I declined to meet with most of them. Some were hard to follow, with their bad English and a general inability to express themselves. And I had little interest in going anywhere serious with married guys. When I told them that I wouldn’t meet them, their desperation was palpable, sometimes generating a frenzy of pleading and sweet-talking that was both maddening and heartbreaking.
There were exceptions.
There were some who were surprisingly thoughtful and expressed themselves just fine. I knew that I was still a shiksa to them, exotic and strange, but also unique in that they had few outlets to speak their minds and I was there to lend an eager and attentive ear. I grew very fond of some of them.
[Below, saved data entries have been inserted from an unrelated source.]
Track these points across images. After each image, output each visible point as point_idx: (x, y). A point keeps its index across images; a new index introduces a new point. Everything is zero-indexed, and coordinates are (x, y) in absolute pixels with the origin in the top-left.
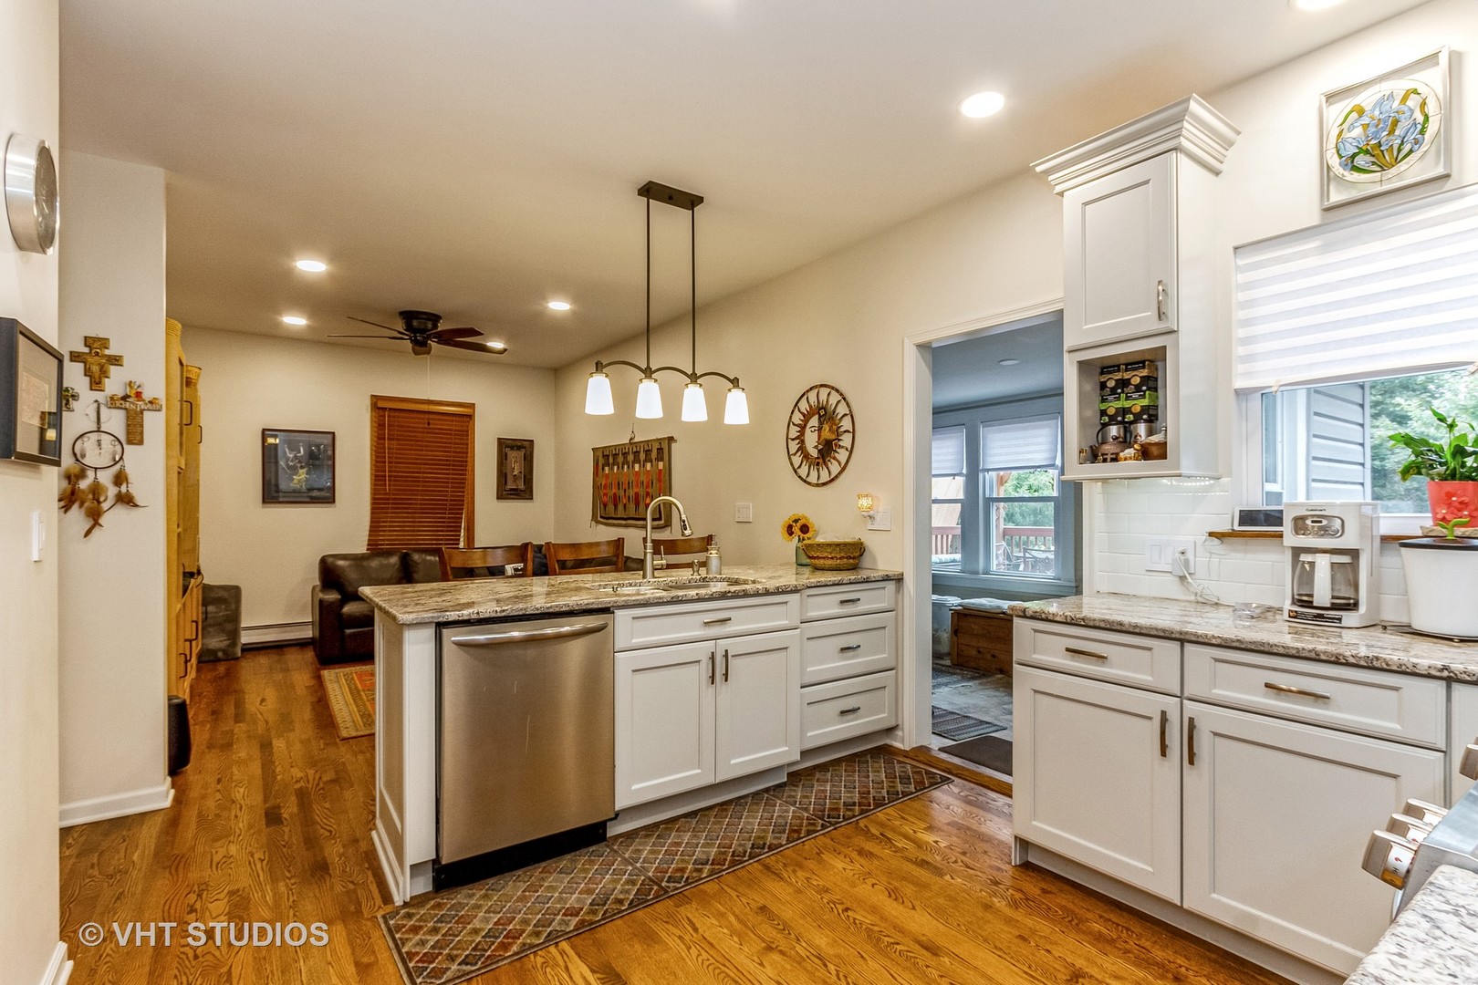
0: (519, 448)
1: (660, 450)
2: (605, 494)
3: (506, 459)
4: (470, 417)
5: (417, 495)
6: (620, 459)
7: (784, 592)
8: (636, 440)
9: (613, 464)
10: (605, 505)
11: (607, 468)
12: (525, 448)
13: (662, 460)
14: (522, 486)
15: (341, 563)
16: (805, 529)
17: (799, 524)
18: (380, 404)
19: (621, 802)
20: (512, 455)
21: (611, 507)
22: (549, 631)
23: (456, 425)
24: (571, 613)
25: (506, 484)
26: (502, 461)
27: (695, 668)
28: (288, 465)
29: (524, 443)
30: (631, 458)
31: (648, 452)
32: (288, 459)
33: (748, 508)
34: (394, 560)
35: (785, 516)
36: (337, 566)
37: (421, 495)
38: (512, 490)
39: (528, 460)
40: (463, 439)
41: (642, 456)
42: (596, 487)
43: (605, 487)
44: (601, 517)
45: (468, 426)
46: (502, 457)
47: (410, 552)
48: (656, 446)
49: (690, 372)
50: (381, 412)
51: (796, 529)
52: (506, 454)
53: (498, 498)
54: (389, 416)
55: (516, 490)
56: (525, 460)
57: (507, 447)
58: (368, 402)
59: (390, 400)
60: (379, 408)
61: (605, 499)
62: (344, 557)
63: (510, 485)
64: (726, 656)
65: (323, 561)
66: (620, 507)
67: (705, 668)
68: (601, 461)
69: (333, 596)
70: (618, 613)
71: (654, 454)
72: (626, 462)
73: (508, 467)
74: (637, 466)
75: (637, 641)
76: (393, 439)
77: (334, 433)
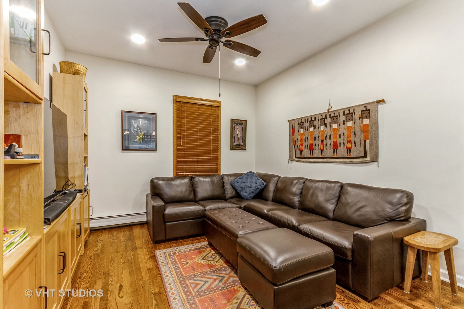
0: (240, 124)
3: (235, 130)
4: (219, 107)
5: (197, 147)
8: (332, 109)
12: (243, 124)
14: (241, 144)
15: (160, 182)
18: (178, 100)
20: (237, 127)
23: (213, 112)
25: (234, 142)
26: (233, 131)
28: (134, 130)
29: (243, 122)
32: (134, 127)
34: (186, 180)
36: (159, 184)
37: (199, 147)
38: (237, 145)
39: (244, 130)
40: (216, 119)
41: (342, 118)
44: (296, 157)
45: (218, 112)
46: (233, 129)
47: (193, 176)
50: (178, 104)
52: (235, 127)
53: (231, 149)
54: (182, 106)
55: (239, 145)
56: (243, 130)
57: (235, 123)
58: (171, 99)
59: (182, 98)
60: (177, 102)
62: (163, 179)
63: (237, 143)
65: (152, 181)
66: (317, 151)
69: (159, 203)
73: (236, 133)
76: (184, 118)
77: (156, 114)
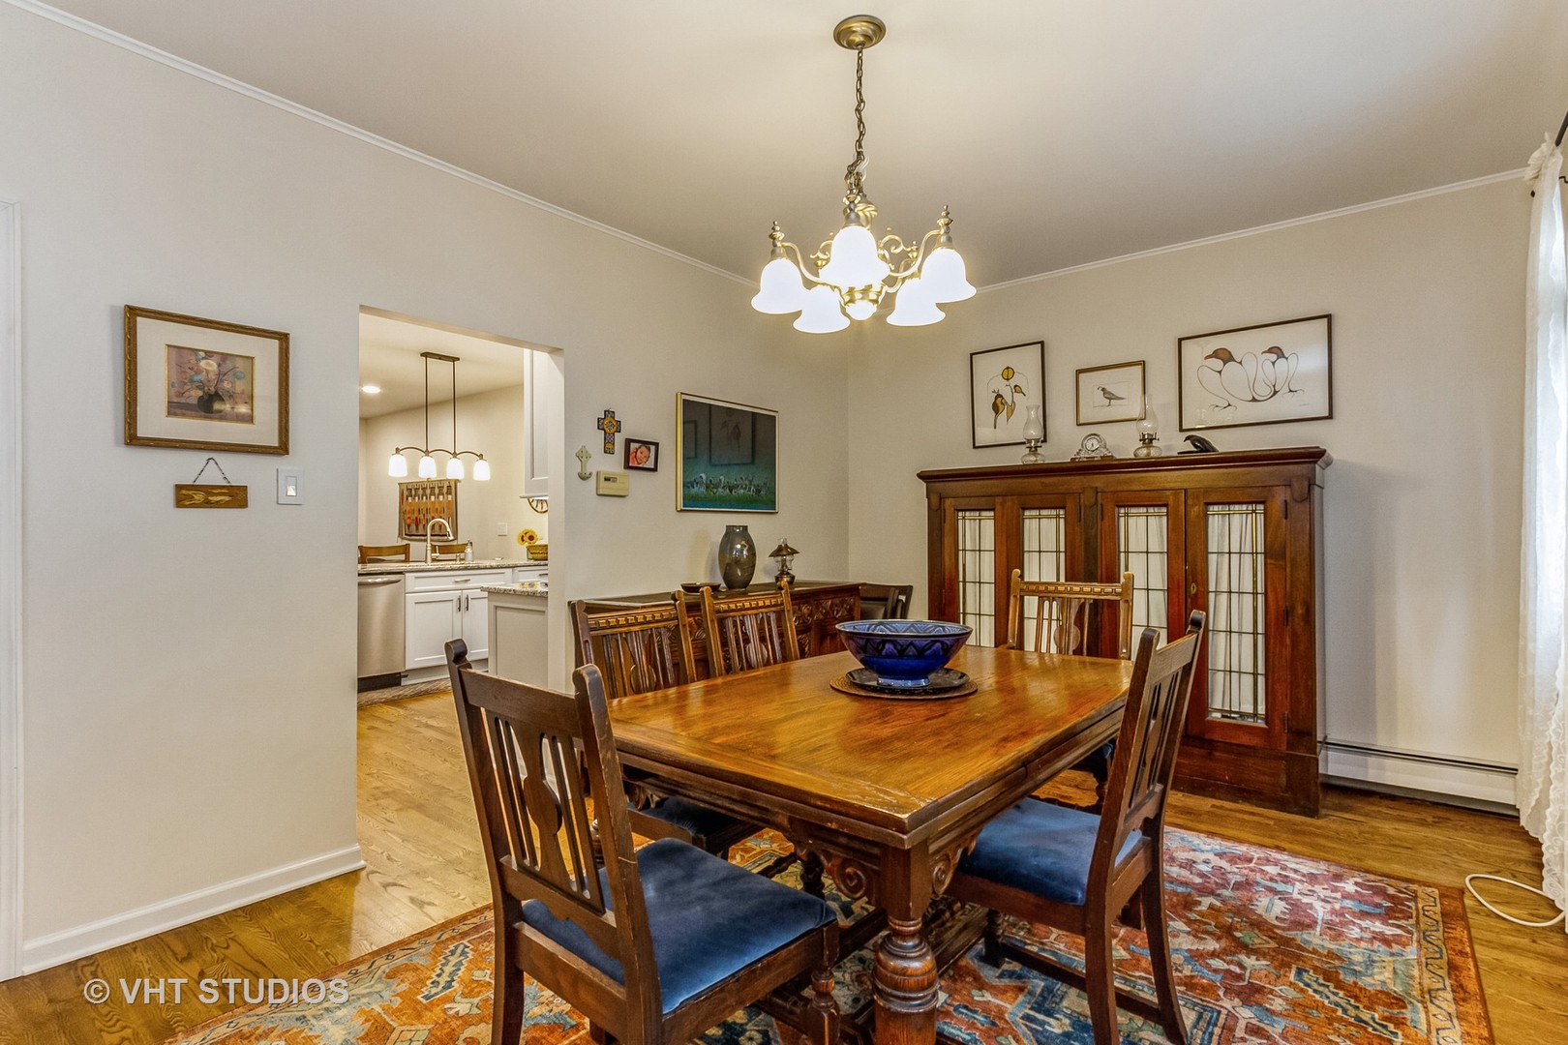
1: (449, 487)
2: (409, 518)
6: (420, 492)
7: (502, 568)
9: (415, 496)
10: (409, 526)
11: (410, 498)
13: (450, 494)
16: (531, 538)
17: (528, 535)
19: (409, 666)
21: (413, 526)
22: (370, 581)
24: (382, 574)
27: (450, 603)
30: (428, 491)
31: (441, 488)
33: (504, 526)
35: (520, 531)
41: (437, 491)
42: (402, 512)
43: (409, 512)
44: (406, 534)
48: (446, 484)
49: (452, 452)
51: (525, 538)
61: (408, 521)
64: (467, 599)
66: (421, 527)
67: (455, 604)
68: (406, 493)
70: (407, 574)
71: (445, 490)
72: (424, 494)
74: (433, 498)
75: (417, 589)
I accepted our arrangements for what they were, knowing they could disappear without warning, for fear, for the stress imposed by stepping outside their usual boundaries. I could expect nothing, I knew. I took whatever they gave: Fake names, strange stories, lots of laughter and tears and suppressed dreams.
I will never forget how one man described his feeling about Shabbos, how he waited for it each week, and that nothing in the world could make him break it. A billion dollars, he said, and he wouldn’t break it, and I believed him. I got goose bumps all over my body thinking about it. What kind of belief in God created such intense and unbending devotion?
I ended up meeting more of the Hasidic men than I’d intended. We were vampires, always meeting late at night. Over glasses of beer in dark bars all over Brooklyn, I would try to discern the color of their eyes or their hair. It was a payess fashion show, with subtle differences in each, straight and curled, tucked behind their ears or under their yarmulkes.
Some of them wished they could run from their communities, but even if they would, they could never escape who they were, their essential Jewishness. Their roots went deep, clearly. Some of them seemed surprisingly well-bred, in a European way. With my own European roots, these were the men I felt closest to.
I posted the ad several times, hungry for more stories. There was something about their Europeanness, their being descendants of Holocaust survivors, that made me come back for more. There was something sad about them, yet compelling. Bound to their lifestyle and traditions, it was as if they were Hasidic before they were human. And yet, I discovered, beneath the payess and the beards and the mustaches, there were faint glimmers of individuality, elusive but present.
My goal had been to French kiss a hairy man. I did that. But once I got to know these men, it was not their facial hair that drew me in but the mystery behind it. It was those glimmers of individuality, behind the facial hair and the black and white garb, that called me back for more.